Spurred on by this fantastic post by Les Pounder on Tom’s Hardware, I decided to try out a method for using a screen device with a Raspberry Pi. The trick lies in using an HDMI Video Capture dongle to turn the HDMI output of the Pi into a USB input which is picked up as a webcam on your device-with-a-screen.
I used a Raspberry Pi 400 all-in-one machine, but expect this to work with any model of Pi. Obviously, the more recent your version of Pi, the better speed you’ll get.

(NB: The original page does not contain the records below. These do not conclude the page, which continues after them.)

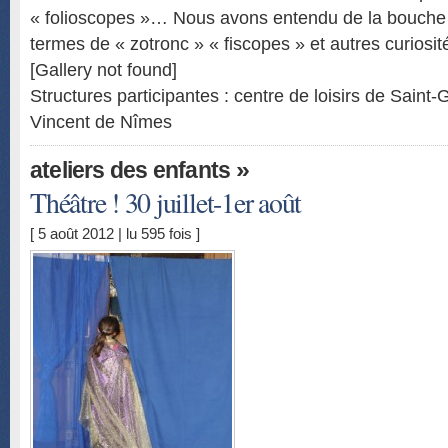
« folioscopes »… Nous avons entendu de la bouche 
termes de « zotronc » « fiscopes » et autres curiosité
[Gallery not found]
Structures participantes : centre de loisirs de Saint-
Vincent de Nîmes
»
ateliers des enfants
Théâtre ! 30 juillet-1er août
[ 5 août 2012 | lu 595 fois ]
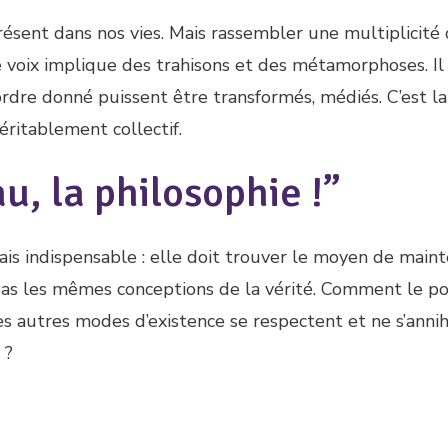
ésent dans nos vies. Mais rassembler une multiplicité
 voix implique des trahisons et des métamorphoses. Il
rdre donné puissent être transformés, médiés. C’est la
véritablement collectif.
u, la philosophie !”
s indispensable : elle doit trouver le moyen de maint
as les mêmes conceptions de la vérité. Comment le pol
t les autres modes d’existence se respectent et ne s’anni
 ?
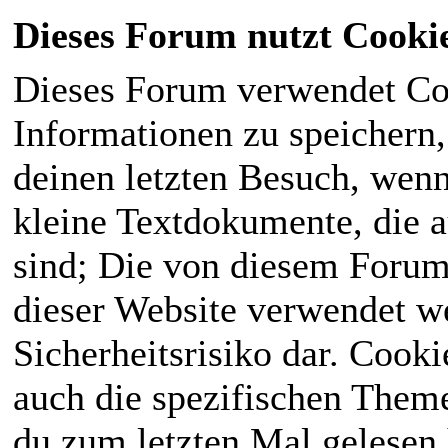
Dieses Forum nutzt Cooki
Dieses Forum verwendet Co
Informationen zu speichern, 
deinen letzten Besuch, wenn 
kleine Textdokumente, die 
sind; Die von diesem Forum
dieser Website verwendet we
Sicherheitsrisiko dar. Cook
auch die spezifischen Theme
du zum letzten Mal gelesen h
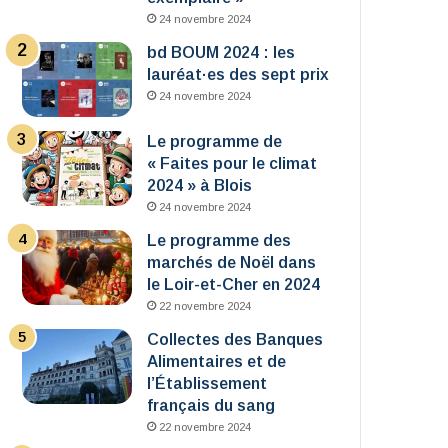
24 novembre 2024
bd BOUM 2024 : les
lauréat·es des sept prix
24 novembre 2024
Le programme de
« Faites pour le climat
2024 » à Blois
24 novembre 2024
Le programme des
marchés de Noël dans
le Loir-et-Cher en 2024
22 novembre 2024
Collectes des Banques
Alimentaires et de
l’Établissement
français du sang
22 novembre 2024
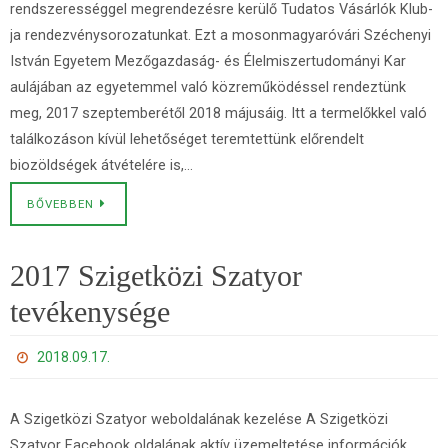
rendszerességgel megrendezésre kerülő Tudatos Vásárlók Klub-
ja rendezvénysorozatunkat. Ezt a mosonmagyaróvári Széchenyi
István Egyetem Mezőgazdaság- és Élelmiszertudományi Kar
aulájában az egyetemmel való közreműködéssel rendeztünk
meg, 2017 szeptemberétől 2018 májusáig. Itt a termelőkkel való
találkozáson kívül lehetőséget teremtettünk előrendelt
biozöldségek átvételére is,…
BŐVEBBEN
2017 Szigetközi Szatyor
tevékenysége
2018.09.17.
A Szigetközi Szatyor weboldalának kezelése A Szigetközi
Szatyor Facebook oldalának aktív üzemeltetése információk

First of all, I sought out an HDMI-to-USB dongle. I checked with Les first to see what he’d used. This one on eBay did the job for him, but I thought: Can I get it cheaper? On Amazon, I found a similar-looking dongle for £5.99 (now £6.99) so, being a cheapskate (and having Amazon Prime), I bought one of those and it arrived soon enough.
I used an Official Raspberry Pi microHDMI to HDMI cable (knowing it was a good quality cable) and connected that to the dongle. I then used a USB-to-microUSB adapter that I had hanging around from a Raspberry Pi Zero kit that I got from The MagPi when I subscribed (although I’m sure any one of those adapter cables will work, you just need to make sure it carries the DATA line). I plugged that into my Chuwi 7″ tablet and then loaded up an app called “USB Camera Standard” from the Google Play store. I opened up the app, gave it permissions and… my tablet rebooted. Ah. That’s vexing. But, then, I wasn’t expecting a smooth ride – I fail so you don’t have to. 🙂
Had I got the wrong dongle, I asked myself? Maybe. Let’s try it with my Honor 7x mobile phone…

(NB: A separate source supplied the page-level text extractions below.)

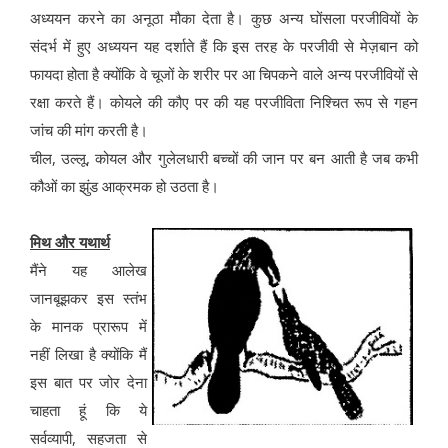
अध्ययन करने का अनूठा मौका देता है। कुछ अन्य घोंसला परजीवियों के
संदर्भ में हुए अध्ययन यह दर्शाते हैं कि इस तरह के परजीवी से मेज़बान को
फायदा होता है क्योंकि वे चूजों के शरीर पर आ चिपकने वाले अन्य परजीवियों से
रक्षा करते हैं। कोयले की कौए पर की यह परजीविता निश्चित रूप से गहन
जांच की मांग करती है।
चील, उल्लू, कोयल और गुलेलधारी बच्चों की जान पर बन आती है जब कभी
कौओं का झुंड आक्रमक हो उठता है।
मिथ और यथार्थ
मैंने यह आलेख
जानबूझकर इस स्तंभ
के मानक प्रारूप में
नहीं लिखा है क्योंकि मैं
इस बात पर जोर देना
चाहता हूं कि ये
सर्वव्यापी, सहजता से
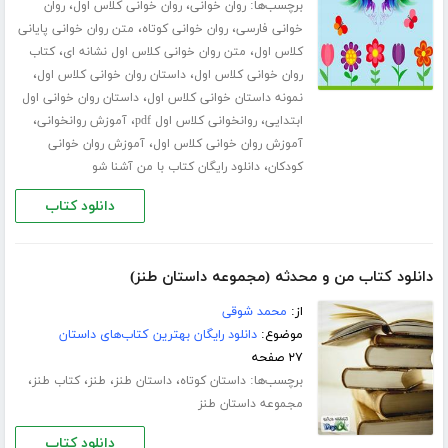
برچسب‌ها:
،
،
روان خوانی
روان خوانی کلاس اول
روان
،
،
خوانی فارسی
روان خوانی کوتاه
متن روان خوانی پایانی
،
،
کلاس اول
متن روان خوانی کلاس اول نشانه ای
کتاب
،
،
روان خوانی کلاس اول
داستان روان خوانی کلاس اول
،
نمونه داستان خوانی کلاس اول
داستان روان خوانی اول
،
،
،
ابتدایی
روانخوانی کلاس اول pdf
آموزش روانخوانی
،
آموزش روان خوانی کلاس اول
آموزش روان خوانی
،
کودکان
دانلود رایگان کتاب با من آشنا شو
دانلود کتاب
دانلود کتاب من و محدثه (مجموعه داستان طنز)
از:
محمد شوقی
موضوع:
دانلود رایگان بهترین کتاب‌های داستان
۲۷ صفحه
برچسب‌ها:
،
،
،
،
داستان کوتاه
داستان طنز
طنز
کتاب طنز
مجموعه داستان طنز
دانلود کتاب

I plugged everything in, downloaded the same app, opened it, gave the permissions and ping! There was the Raspberry Pi desktop, albeit small. I enabled the Pixel Doubling function in the Raspberry Pi Configuration app under “Preferences” in the Pi’s menu and allowed the Pi to reboot. (This trick is on Les’ blog post here). This doubled the size of everything and I was shown what you see above. You can make the app go full-screen by clicking on the three dots at the top right. This makes the display even clearer. Just good enough for some coding/maintenance/emergency usage.
I then wondered… if all the adapter is doing is converting the HDMI output into an incoming webcam stream, can’t I just use my laptop in the same way? So, I removed the USB-to-microUSB adapter, plugged the dongle into a USB hub (because my laptop is a bit limited on ports, not for any other reason) and Windows reported that it was adding a new device. Excellent! But how to view the output? Well, my mind immediately went to Zoom which I know just displays any camera input (and because I’ve used it every single day recently!). I loaded up Zoom and… it… displayed… oh, hang on, it’s mirrored. But, that’s not a problem – you go into the Video Settings screen and uncheck the Mirror My Video box.
So, that’s the laptop screen outputting the webcam input from an HDMI-to-USB dongle from a Raspberry Pi’s HDMI output!
Yes, I know it’s all possible with a VNC server/client, but this is a great quick-to-get-setup option if you need a screen for your Pi but don’t want to lug around a monitor with a power supply!